The “Morning Meditation” programs offered contemplative sessions by resident improvisors: Niloufar Shiri on the Iranian kamancheh and Seckou Keita (also heard in an introductory solo spot before Omar’s Journey) on the Senegalese kora.
The Sunday morning slot went by the coy name of “Early Music” (as in pre-Classical-era music at an early concert time). The wide-ranging program was curated by Turrisi, whose background includes work with Renaissance music, along with jazz and various folk traditions. The setlist, announced from the stage, leapt from 17th-century theorbo pieces by Alessandro Piccinini, played with restrained flair by Joshua Stauffer, to the string-quartet arrangement of Arvo Pärt’s Summa, played by the Attacca Quartet, to excerpts from the Giddens and Turrisi’s ballet Black Lucy and the Bard. It made for an eclectic cohesion that didn’t always work but was nonetheless ambitious and illuminating.

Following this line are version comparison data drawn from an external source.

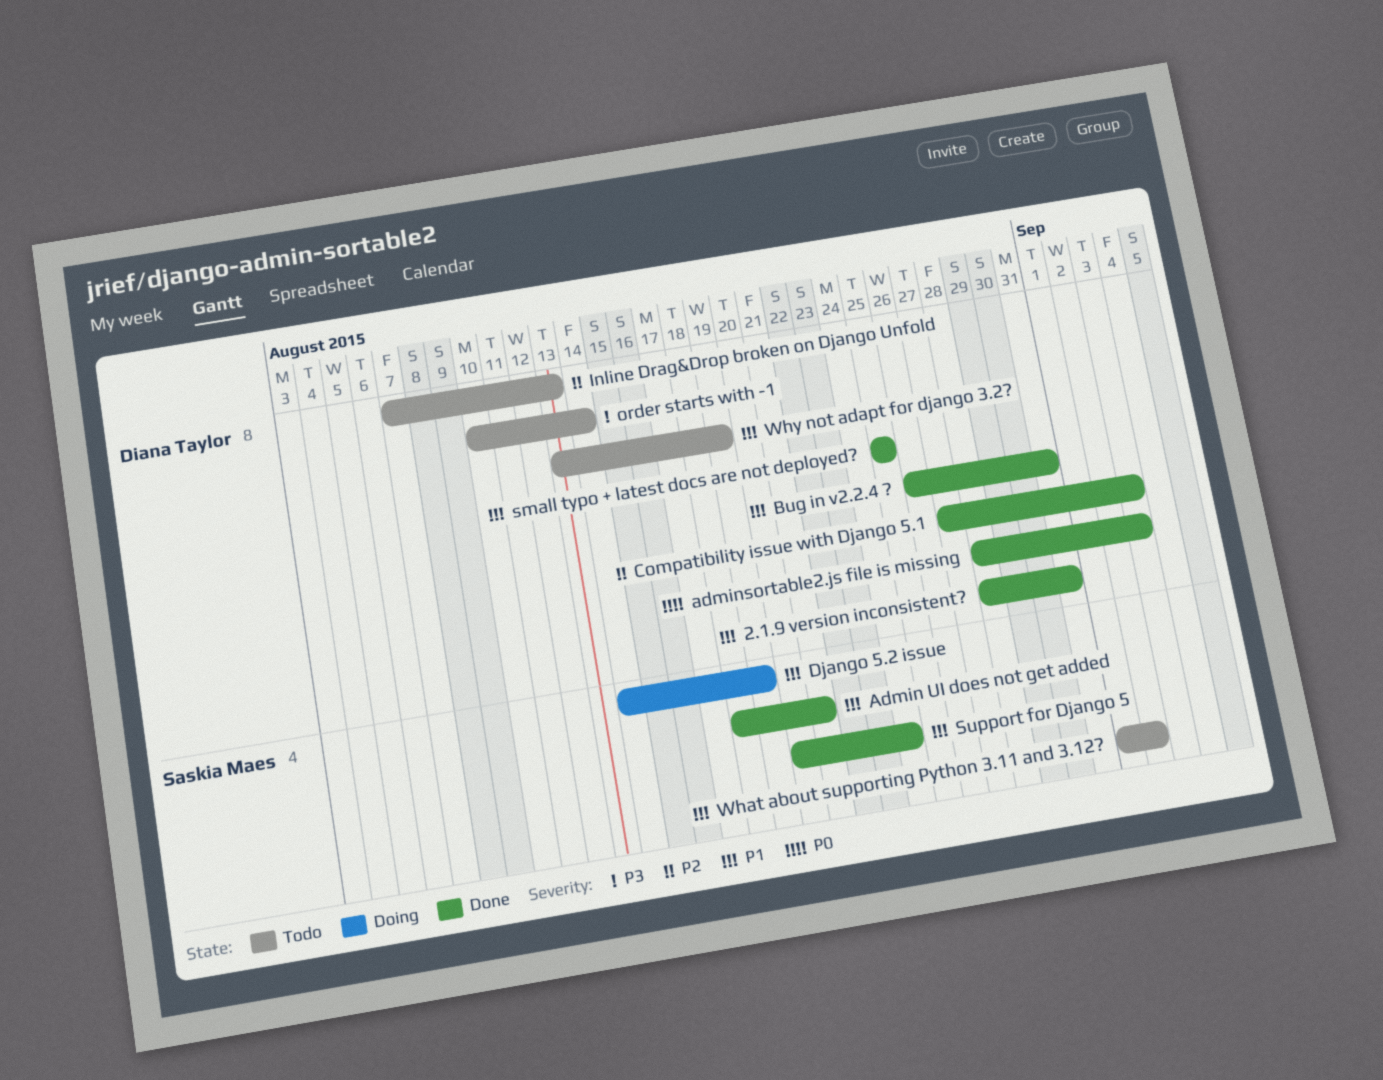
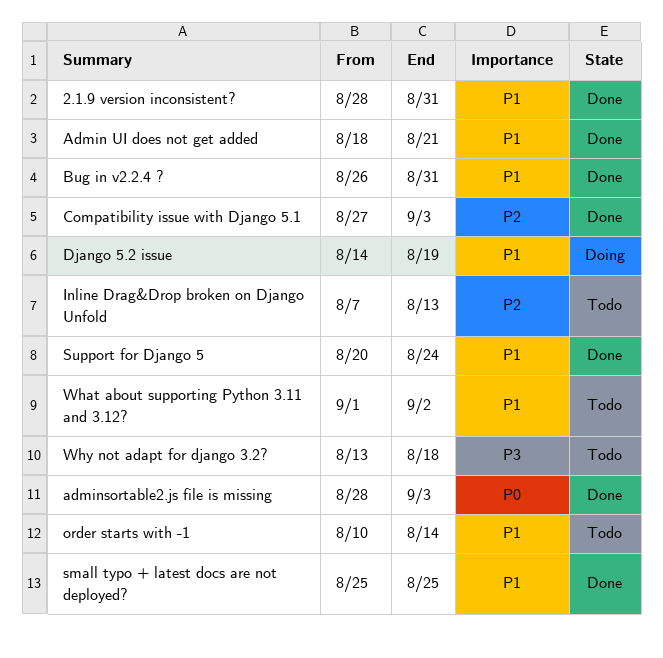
order starts with -1, priority: P3 -> P1
Why not adapt for django 3.2?, priority: P1 -> P3
Why not adapt for django 3.2?, due: Aug 19 -> Aug 18

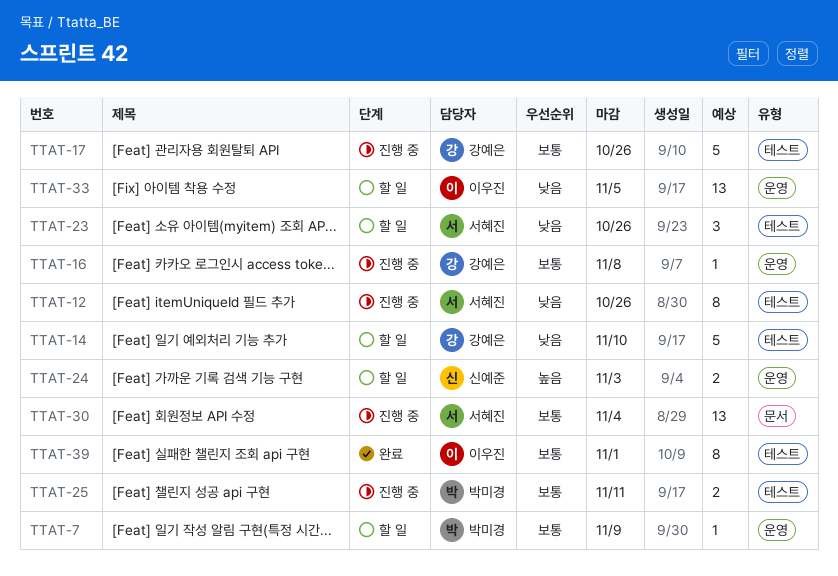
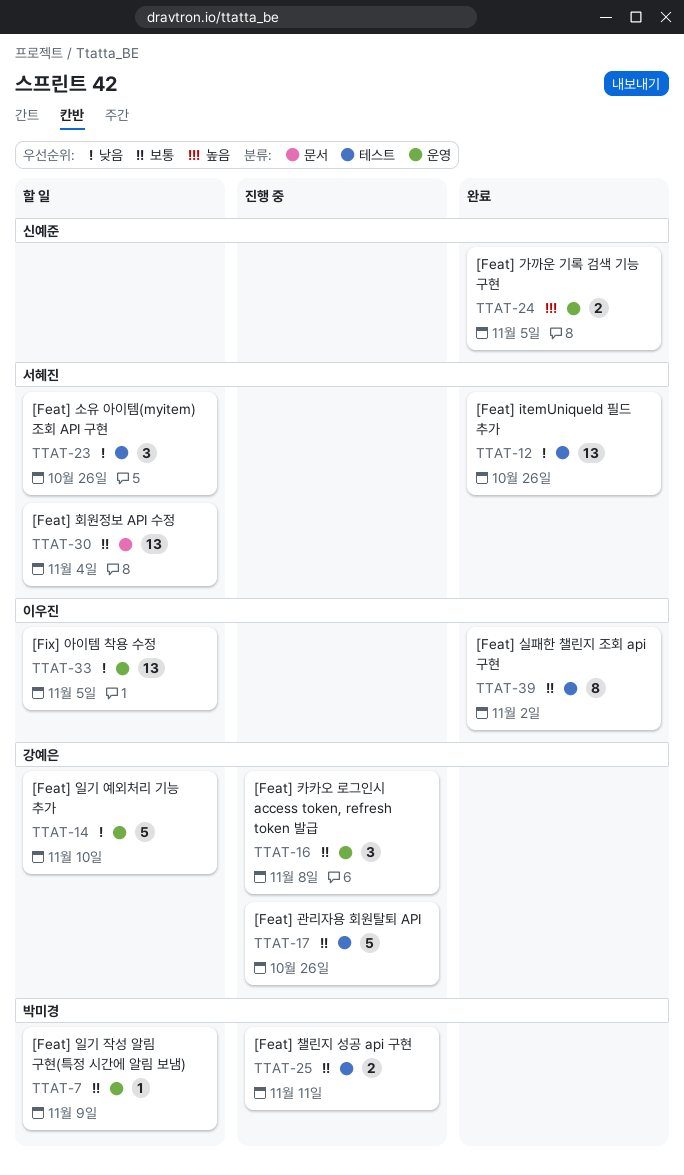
TTAT-12, status: 진행 중 -> 완료
TTAT-12, estimate: 8 -> 13
TTAT-14, label: 테스트 -> 운영
TTAT-16, estimate: 1 -> 3
TTAT-24, status: 할 일 -> 완료
TTAT-24, due: Nov 3 -> Nov 5
TTAT-30, status: 진행 중 -> 할 일
TTAT-39, due: Nov 1 -> Nov 2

Sunday evening’s disappointing and dissipating finale left much to be desired, consisting mainly of improvisational ventures from this year’s troupe of musicians. The finest moment was an empathetic duet between Giddens on banjo and Wu Man on pipa, with Giddens’s golden voice singing in Chinese. Elsewhere, though, a duet between Keita and kamancheh player Kayhan Kalhor included a 15-minute jam on what were essentially the “Stairway to Heaven” chords (A minor, F, G), while the full ensemble vamped vapidly in Iberian mode to close. Suddenly, it felt like we weren’t in Ojai anymore but at a hip jam-band festival.
Sincere kudos should be extended to Giddens and company for putting together a fantastic, fun-loving, but also historically conscious festival. I would have loved to enjoy it somewhere other than Ojai. Contemporary-music hardliners can take solace in the news that next year’s music director is pianist Mitsuko Uchida, who will no doubt put the festival back in its modernist mode.